If we do not grieve, as human beings, our Soul dies.
If we do not express our fury, it metastasizes.
If we do not rage against injustice, injustice will eat us alive, one by one.
There are different types of anger. James Baldwin (one of the most visionary writers in U.S.-American history) distinguished between 2 types of anger: The anger that stems from fear and the anger that rises up from a person in the face of oppression and injustice.
We have to learn to recognize the difference. Within ourselves and in other people. You can feel the difference if you pay attention.
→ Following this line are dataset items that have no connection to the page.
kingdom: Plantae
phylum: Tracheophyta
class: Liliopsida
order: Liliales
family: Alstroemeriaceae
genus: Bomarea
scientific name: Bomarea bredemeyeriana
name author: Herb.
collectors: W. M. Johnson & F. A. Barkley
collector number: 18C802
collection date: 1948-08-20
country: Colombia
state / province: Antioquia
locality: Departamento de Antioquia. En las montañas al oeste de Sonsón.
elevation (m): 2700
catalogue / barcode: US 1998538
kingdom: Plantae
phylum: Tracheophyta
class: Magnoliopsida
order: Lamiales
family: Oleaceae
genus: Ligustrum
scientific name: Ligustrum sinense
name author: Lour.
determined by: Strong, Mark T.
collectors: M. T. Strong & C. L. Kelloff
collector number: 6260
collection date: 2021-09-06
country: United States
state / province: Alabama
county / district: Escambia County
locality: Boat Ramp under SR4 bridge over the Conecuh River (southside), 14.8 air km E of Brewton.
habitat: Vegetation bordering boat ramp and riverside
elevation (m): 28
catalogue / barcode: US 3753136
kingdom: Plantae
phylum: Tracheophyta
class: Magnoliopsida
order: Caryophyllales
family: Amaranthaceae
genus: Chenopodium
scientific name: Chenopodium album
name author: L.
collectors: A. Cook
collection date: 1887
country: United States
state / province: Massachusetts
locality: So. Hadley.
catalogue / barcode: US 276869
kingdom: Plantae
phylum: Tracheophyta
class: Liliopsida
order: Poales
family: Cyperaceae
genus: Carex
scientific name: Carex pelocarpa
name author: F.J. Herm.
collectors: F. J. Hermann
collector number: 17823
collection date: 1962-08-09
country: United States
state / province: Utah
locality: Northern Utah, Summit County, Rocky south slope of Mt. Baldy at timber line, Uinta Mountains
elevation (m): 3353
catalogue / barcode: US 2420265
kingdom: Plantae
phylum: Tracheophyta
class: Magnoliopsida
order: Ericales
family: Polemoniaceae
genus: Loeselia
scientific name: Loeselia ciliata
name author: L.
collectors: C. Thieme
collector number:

A Black woman yelling that Black Lives Matter holds a different anger than a white man yelling at protesters that they should be arrested. The first is a righteous, justified, holy response to oppression. It is real. The second is an expression of fear: the fear of losing control, or power; the fear of disruption of the status quo. It’s “anger” as a placeholder for something else.
James Baldwin said: “I imagine one of the reasons people cling to their hates so stubbornly is because they sense, once hate is gone, they will be forced to deal with pain”.
That pain – underneath it all. If we do not address that pain, if we repress it in an attempt not to feel it, our Soul dies. Once our Soul is numb and deadened, we are capable of so much violence. As individuals and as a collective.
Look at the state of our Earth, our societies. How much harm we cause each other and our planet. One of the reasons this destruction is possible is because we have – for generations upon generations – refused to deal with pain. It is like we have repressed grieving for so long we barely even know where to begin.
The reluctance or refusal to feel pain means to accept that this pain will be projected onto others instead. This is a natural law. We can’t escape this. Pain travels along in subtle or unsubtle ripples of violence if we do not scoop it up and address it, unfold it, sit with it, feel it. In family systems, social inequality, addiction, oppression, genocide or ecocide: It will boil up somewhere – and it will do harm. Everything is connected like that.
Here, my (only) hope for our world is this: May we grieve. Feel the discomfort. Feel the unbelievable sorrow of all the harm we have done to others and the harm that was done to us. It’s a prerequisite for accessing true joy or peace. We have to go through it.
I am the descendant of oppressors and the oppressed. Both of those lineages carry so much pain. It is messy and complex. May I feel it and move through it to release it. May I live unafraid of discomfort.
This is a matter of accountability. Maturity. Care. And ultimately: A matter of Liberation. For everyone.